4:00 pm to 5:00 pm
Adaptive Optics for Biological Imaging using Direct Wavefront Sensing
This presentation will be on the use of adaptive optics (AO) with direct wavefront sensing for biological imaging. Adaptive optics have been used in ground based astronomy to correct image aberrations caused by refraction as light passes through Earth’s turbulent atmosphere. As shown on the left in Figure One, light from the telescope has a distorted wavefront, as indicated by the wavy lines. A wavefront sensor measures these distortions and applies the opposite shape on an adaptive mirror using a feedback control system. After reflection from the adaptive mirror a corrected wavefront is generated and is recorded by a high-resolution camera. An image of the planet Neptune before and after AO correction is shown on the right in Figures 1(a) and 1(b). After correction the cloud structure on Neptune can be resolved in 1(b).

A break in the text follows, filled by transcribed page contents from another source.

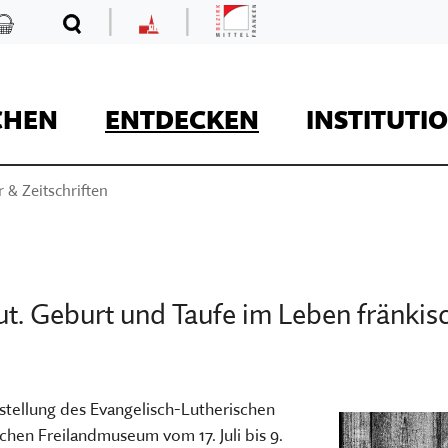
|
|
Mittelfranken
Kaufladen
Suche
MKF
CHEN
ENTDECKEN
INSTITUTI
 & Zeitschriften
REISE
aut. Geburt und Taufe im Leben fränkis
Kaufladen
stellung des Evangelisch-Lutherischen
Museumsaufgaben
Museum Kirche in F
hen Freilandmuseum vom 17. Juli bis 9.
Der Onlineshop des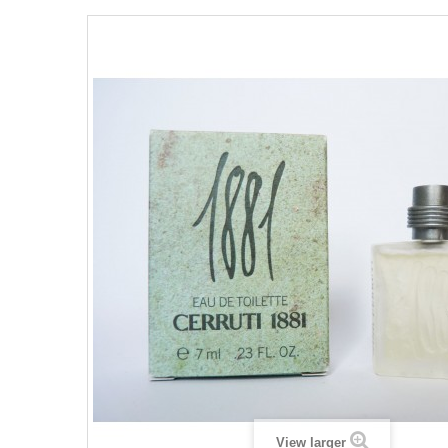
View larger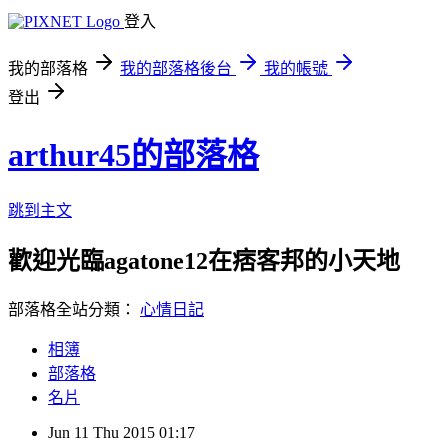
登入
我的部落格
我的部落格後台
我的帳號
登出
arthur45的部落格
跳到主文
歡迎光臨agatone12在痞客邦的小天地
部落格全站分類：
心情日記
相簿
部落格
名片
Jun
11
Thu
2015
01:17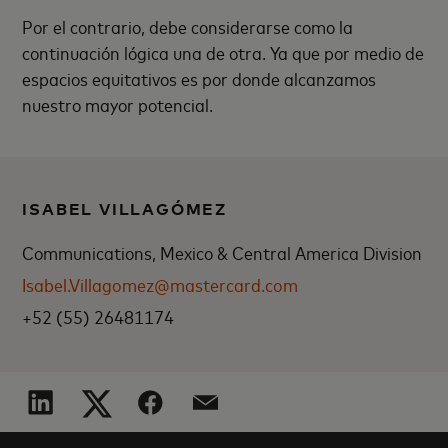
Por el contrario, debe considerarse como la
continuación lógica una de otra. Ya que por medio de
espacios equitativos es por donde alcanzamos
nuestro mayor potencial.
ISABEL VILLAGÓMEZ
Communications, Mexico & Central America Division
Isabel.Villagomez@mastercard.com
+52 (55) 26481174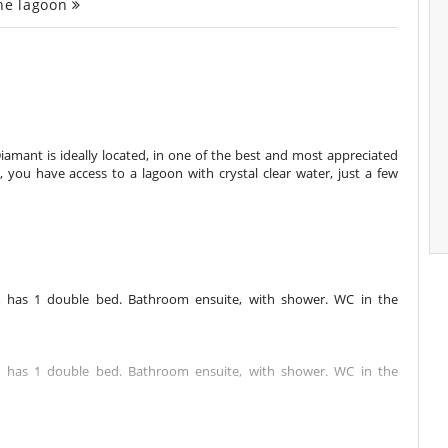
the lagoon
e Diamant is ideally located, in one of the best and most appreciated
 you have access to a lagoon with crystal clear water, just a few
m has 1 double bed. Bathroom ensuite, with shower. WC in the
m has 1 double bed. Bathroom ensuite, with shower. WC in the
m has 1 double bed. Bathroom ensuite, with shower. WC in the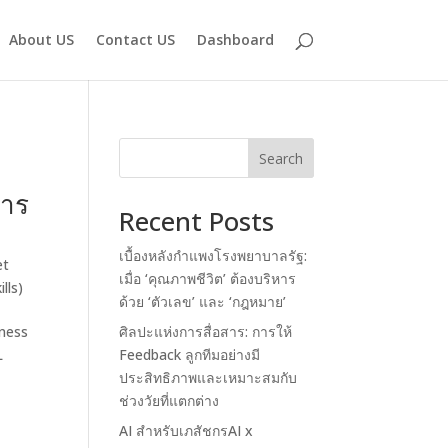
About US
Contact US
Dashboard
Search
การ
Recent Posts
เบื้องหลังกำแพงโรงพยาบาลรัฐ:
et
เมื่อ ‘คุณภาพชีวิต’ ต้องบริหาร
lls)
ด้วย ‘ตัวเลข’ และ ‘กฎหมาย’
iness
ศิลปะแห่งการสื่อสาร: การให้
L
Feedback ลูกทีมอย่างมี
ประสิทธิภาพและเหมาะสมกับ
ช่วงวัยที่แตกต่าง
AI สำหรับเภสัชกรAI x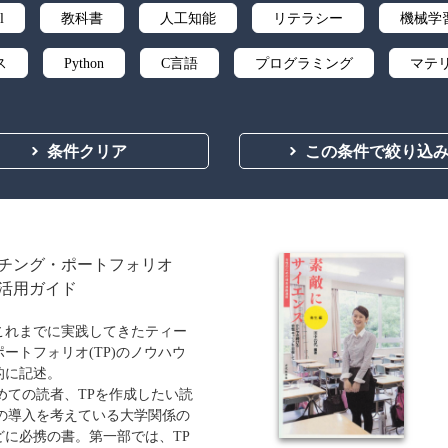
l
教科書
人工知能
リテラシー
機械学
ス
Python
C言語
プログラミング
マテ
微分積分
統計・確率
離散数学
代数学
条件クリア
この条件で絞り込
応用数学
群論・環論
情報科学
情報処理
自然言語処理
オペレーションズ・リサーチ
機械
向
ソフトウェア工学
ネットワーク科学
人間中
ーチング・ポートフォリオ
活用ガイド
ティ
化学
電子工学
要求仕様
工学デザ
これまでに実践してきたティー
食品
シミュレーション
生物
都市計画・建
ートフォリオ(TP)のノウハウ
的に記述。
医療・医薬
金融
法律
辞典・公式集
初めての読者、TPを作成したい読
Pの導入を考えている大学関係の
ビジネス
言語
音楽
公立はこだて未来
どに必携の書。第一部では、TP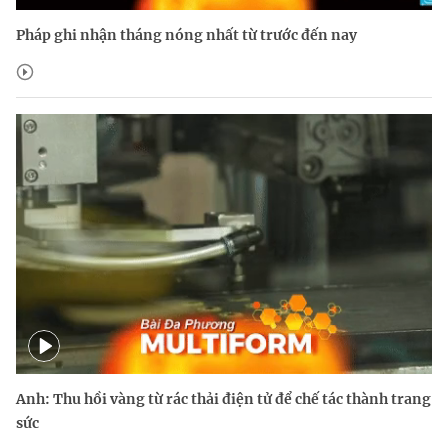
Pháp ghi nhận tháng nóng nhất từ trước đến nay
Anh: Thu hồi vàng từ rác thải điện tử để chế tác thành trang
sức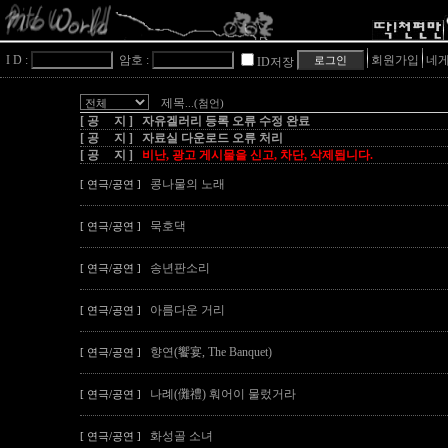
I D :
암호 :
회원가입
네게
ID저장
제목
...(첨언)
[ 공 지 ] 자유겔러리 등록 오류 수정 완료
[ 공 지 ] 자료실 다운로드 오류 처리
[ 공 지 ]
비난, 광고 게시물을 신고, 차단, 삭제됩니다.
콩나물의 노래
[ 연극/공연 ]
묵호댁
[ 연극/공연 ]
송년판소리
[ 연극/공연 ]
아름다운 거리
[ 연극/공연 ]
향연(饗宴, The Banquet)
[ 연극/공연 ]
나례(儺禮) 훠어이 물렀거라
[ 연극/공연 ]
화성골 소녀
[ 연극/공연 ]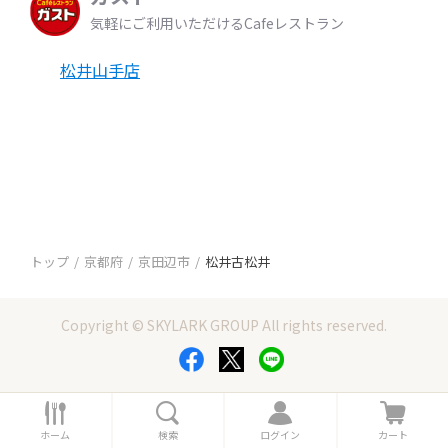
気軽にご利用いただけるCafeレストラン
松井山手店
トップ
京都府
京田辺市
松井古松井
Copyright © SKYLARK GROUP All rights reserved.
ホ
検
ロ
カ
ー
索
グ
ー
ホーム
検索
ログイン
カート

The same approach has been used in vision science to correct for the aberrations caused by the eye when imaging the retina. An image of the retina without AO is shown in Figure 1(c), and with AO correction in 1(d). The individual rods and cones in the retina can be resolved with AO correction, allowing for studies of retinal diseases such as age related macular degeneration and retinitis pigmentosa. We have extended the direct wavefront sensing approach used so successfully in astronomy and vision science to biological imaging, as shown in Figures 1(e) and 1(f). Here the process of mitosis is studied in a Drosophila embryo with GFP-polo labeled centrosomes at a depth of 83 μm below the coverslip. Without AO correction the centrosomes are not visible, as shown in 1(e). With AO correction the centrosomes can be resolved as small white dots along the edge of the embryo, as shown in 1(f), enabling live in-vivo studies, at depth, at the diffraction limit of the optical system. As shown by the insets to Figures 1(e) and 1(f), the Point Spread Function (PSF) can be severely distorted when imaging in vivo through intervening tissue. This can be a problem for imaging through tissue at the single molecule level using super-resolution imaging techniques such as Photo-Activation Localization Microscopy (PALM) and Stochastic Optical Reconstruction Microscopy (STORM) where a Gaussian must be fit to the PSF. It is not clear how to fit a Gaussian to the PSF shown in Figure 1(e), but it is straightforward for the corrected PSF shown in Figure 1(f). Similar to the binary stars that are resolved using adaptive optics in astronomy, as shown in Figure 2(a) and 2(b), adaptive optics in biology allows structures at the diffraction limit to be resolved in deep tissue imaging, as shown in Figures 2(c) and 2(d). We will discuss our results using adaptive optics in biological imaging to correct for refractive image aberrations and how we are extending this approach to compensate for scattering in tissue.
Joel Kubby is a Professor and Department Chair of Electrical Engineering in the Baskin School of Engineering at the University of California at Santa Cruz. His research is in the development and use of adaptive optics for biological imaging. Prior to joining the University of California at Santa Cruz in 2005, he was an Area Manager with the Xerox Wilson Center for Research and Technology and a Member of Technical Staff in the Xerox Webster Research Center in Rochester New York (1987-2005). Prior to Xerox he was at the Bell Telephone Laboratories in Murray Hill New Jersey working in the area of Scanning Tunneling Microscopy (STM).